▶ Task requirements
A: Transcribe the Quebrada Infierno passage from "Barrio of Puerto" up to and including "barrios was 1,093.".
B: In the Quebrada Infierno passage, what combined population did the 1899 census by the United States Department of War find for Quebrada Infierno and Navarro barrios?
::: Supplied passage :::
Barrio of Puerto Rico

Quebrada Infierno is a barrio in the municipality of Gurabo, Puerto Rico. Its population in 2010 was 773.

==History==
Quebrada Infierno was in Spain's gazetteers until Puerto Rico was ceded by Spain in the aftermath of the Spanish–American War under the terms of the Treaty of Paris of 1898 and became an unincorporated territory of the United States. In 1899, the United States Department of War conducted a census of Puerto Rico finding that the combined population of Quebrada Infierno and Navarro barrios was 1,093.
::: Data to examine :::
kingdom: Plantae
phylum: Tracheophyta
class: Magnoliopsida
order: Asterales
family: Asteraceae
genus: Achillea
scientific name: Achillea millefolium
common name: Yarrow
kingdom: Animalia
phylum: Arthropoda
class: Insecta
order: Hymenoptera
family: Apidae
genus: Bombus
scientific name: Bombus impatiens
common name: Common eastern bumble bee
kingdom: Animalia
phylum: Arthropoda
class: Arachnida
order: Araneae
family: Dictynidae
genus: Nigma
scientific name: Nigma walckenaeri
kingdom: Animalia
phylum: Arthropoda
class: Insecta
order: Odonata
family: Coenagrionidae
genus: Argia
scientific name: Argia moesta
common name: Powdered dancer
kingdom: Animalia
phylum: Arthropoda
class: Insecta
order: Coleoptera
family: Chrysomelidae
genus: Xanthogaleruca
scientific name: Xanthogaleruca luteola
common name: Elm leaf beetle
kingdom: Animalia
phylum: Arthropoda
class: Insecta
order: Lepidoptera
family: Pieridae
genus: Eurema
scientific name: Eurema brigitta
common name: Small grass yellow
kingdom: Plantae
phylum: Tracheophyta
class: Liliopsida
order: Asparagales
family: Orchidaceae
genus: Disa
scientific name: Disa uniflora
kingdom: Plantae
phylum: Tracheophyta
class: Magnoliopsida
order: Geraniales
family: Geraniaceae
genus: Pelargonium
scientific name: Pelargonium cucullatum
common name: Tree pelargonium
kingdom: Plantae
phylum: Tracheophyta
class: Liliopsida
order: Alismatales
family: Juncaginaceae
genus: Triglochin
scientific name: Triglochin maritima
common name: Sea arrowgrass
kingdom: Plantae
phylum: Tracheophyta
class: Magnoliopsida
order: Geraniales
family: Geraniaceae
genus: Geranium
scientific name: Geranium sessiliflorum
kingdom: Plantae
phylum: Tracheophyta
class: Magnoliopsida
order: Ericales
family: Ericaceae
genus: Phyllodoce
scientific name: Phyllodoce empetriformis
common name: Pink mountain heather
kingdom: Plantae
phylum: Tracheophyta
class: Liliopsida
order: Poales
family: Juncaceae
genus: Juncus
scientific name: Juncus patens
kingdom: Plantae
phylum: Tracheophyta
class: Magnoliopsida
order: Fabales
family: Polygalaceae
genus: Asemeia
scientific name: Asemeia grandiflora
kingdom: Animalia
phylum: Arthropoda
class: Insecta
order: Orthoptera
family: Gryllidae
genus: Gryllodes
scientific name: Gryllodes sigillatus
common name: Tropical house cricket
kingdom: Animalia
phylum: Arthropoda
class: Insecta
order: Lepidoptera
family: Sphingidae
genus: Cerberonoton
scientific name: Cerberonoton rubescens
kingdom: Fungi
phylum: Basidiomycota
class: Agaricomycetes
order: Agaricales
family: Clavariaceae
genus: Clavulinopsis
:::
▶ Solved tasks
A:
Barrio of Puerto Rico

Quebrada Infierno is a barrio in the municipality of Gurabo, Puerto Rico. Its population in 2010 was 773.

==History==
Quebrada Infierno was in Spain's gazetteers until Puerto Rico was ceded by Spain in the aftermath of the Spanish–American War under the terms of the Treaty of Paris of 1898 and became an unincorporated territory of the United States. In 1899, the United States Department of War conducted a census of Puerto Rico finding that the combined population of Quebrada Infierno and Navarro barrios was 1,093.

B: 1,093